I think portability is a big issue in music - most phones sold now has some kind of music capacity, and MP3 players among younger people have reached huge penetration levels. But advertising is a bigger one.

Date: 2008-09-18 06:20 pm (UTC)
From: [identity profile] freakytigger.livejournal.com
It's a shift in that the r.i. would be a content provider existing to sell advertising, but the content it would be providing would still be music, no?

The key question would be: how much difference to clickthroughs, eyeball time, whatever metric they'd be using, would new product make? Would it make putting money into new releases more or less justifiable from a bottom-line perspective?

Date: 2008-09-18 08:37 pm (UTC)
From: [identity profile] brak55.livejournal.com
I think its the record industry floundering to find ANYTHING that works.
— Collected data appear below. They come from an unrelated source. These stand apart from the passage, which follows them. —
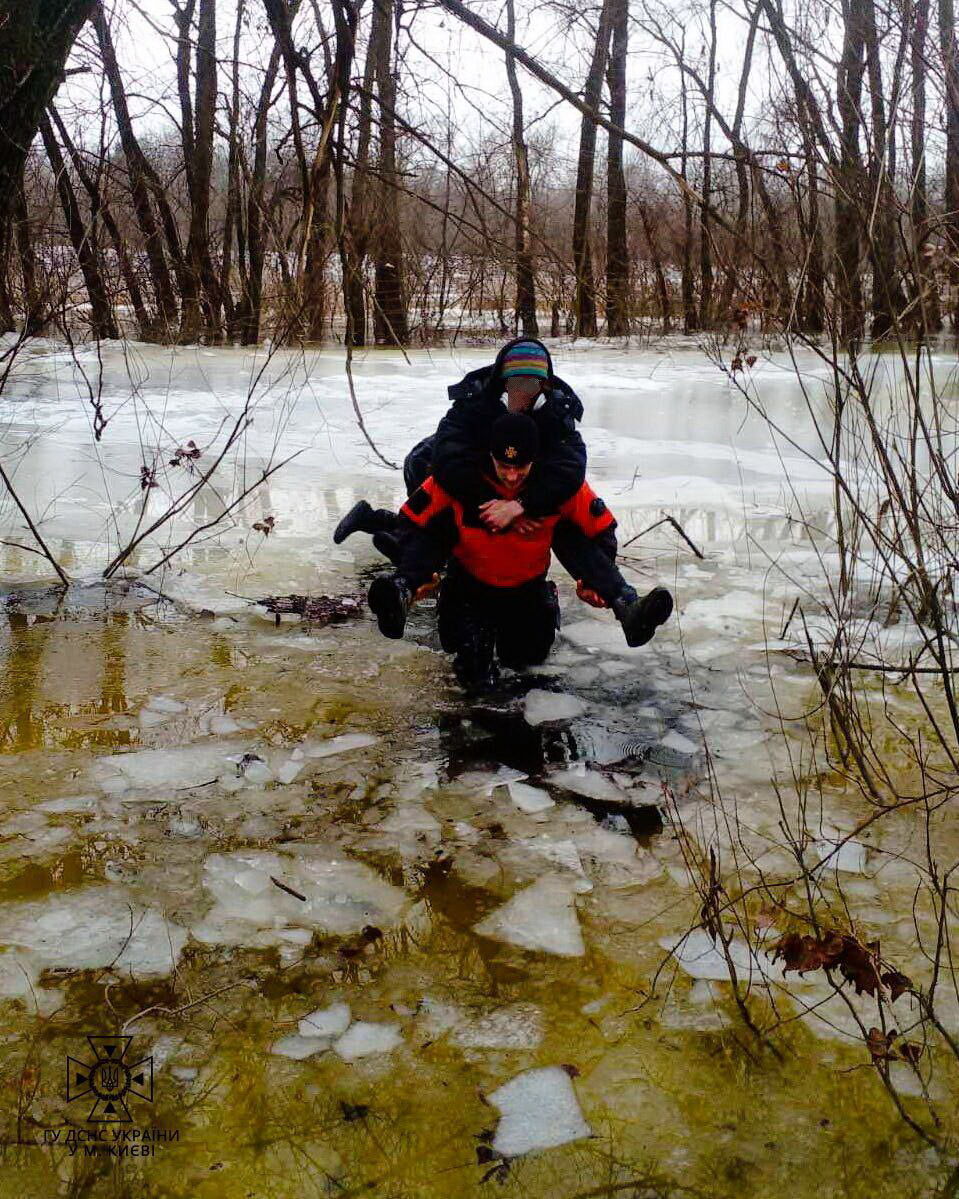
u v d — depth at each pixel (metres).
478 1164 1.96
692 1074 2.18
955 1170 1.95
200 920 2.67
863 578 5.32
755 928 2.61
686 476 7.64
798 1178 1.93
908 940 2.59
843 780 3.39
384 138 6.54
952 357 9.81
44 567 5.40
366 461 7.96
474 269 13.05
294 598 5.02
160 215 13.95
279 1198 1.89
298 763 3.48
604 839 3.07
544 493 3.89
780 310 3.49
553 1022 2.33
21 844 2.97
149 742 3.59
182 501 6.75
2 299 5.91
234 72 10.09
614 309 5.44
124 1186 1.91
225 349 15.16
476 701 4.00
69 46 4.44
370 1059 2.22
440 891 2.82
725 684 4.14
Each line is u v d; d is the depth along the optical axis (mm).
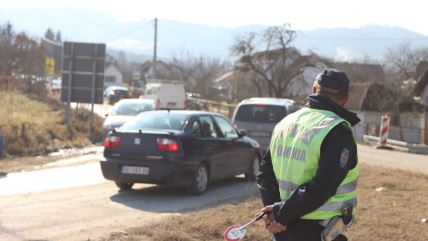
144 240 6758
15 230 7555
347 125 3529
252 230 7117
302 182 3531
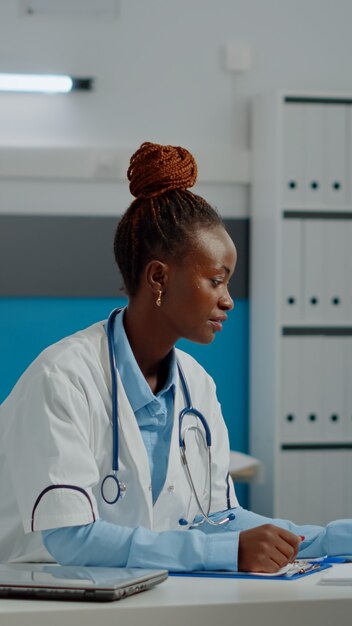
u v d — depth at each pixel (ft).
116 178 13.33
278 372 12.92
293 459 13.02
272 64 13.74
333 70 13.84
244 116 13.70
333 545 5.06
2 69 13.08
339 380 13.17
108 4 13.35
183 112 13.57
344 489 13.16
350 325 13.15
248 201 13.82
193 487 5.29
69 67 13.30
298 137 12.97
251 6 13.66
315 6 13.78
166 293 5.13
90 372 5.06
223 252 5.12
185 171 5.21
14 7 13.12
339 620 3.78
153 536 4.54
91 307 13.52
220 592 3.91
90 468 4.72
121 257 5.29
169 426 5.35
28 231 13.30
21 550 5.21
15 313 13.37
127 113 13.47
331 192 13.07
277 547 4.46
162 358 5.41
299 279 13.04
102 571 4.15
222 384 13.87
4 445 4.97
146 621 3.61
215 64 13.64
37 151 13.14
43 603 3.70
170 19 13.51
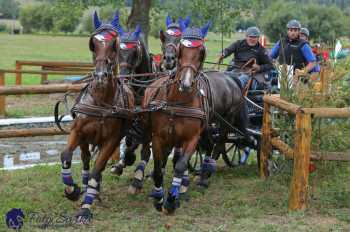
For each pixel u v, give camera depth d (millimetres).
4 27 70062
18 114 13578
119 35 7055
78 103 6457
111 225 6250
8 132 7973
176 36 8219
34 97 16609
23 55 34531
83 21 61375
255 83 9227
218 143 8211
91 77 6551
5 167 8883
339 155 7098
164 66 8164
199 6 17516
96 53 6137
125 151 8250
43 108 14547
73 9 17859
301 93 7746
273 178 8125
I've used Spiralfrog for about a year and it's great for reviewing music from most independents and a couple of the majors. It's not streaming, it's downloads with very restrictive DRM (can only be transferred to Windows Media able devices, can't be burned to CD, etc.) and it's free. Supposedly, advertising revenue is distributed to the artists, but I just don't think there IS that much revenue if they are receiving it per-click.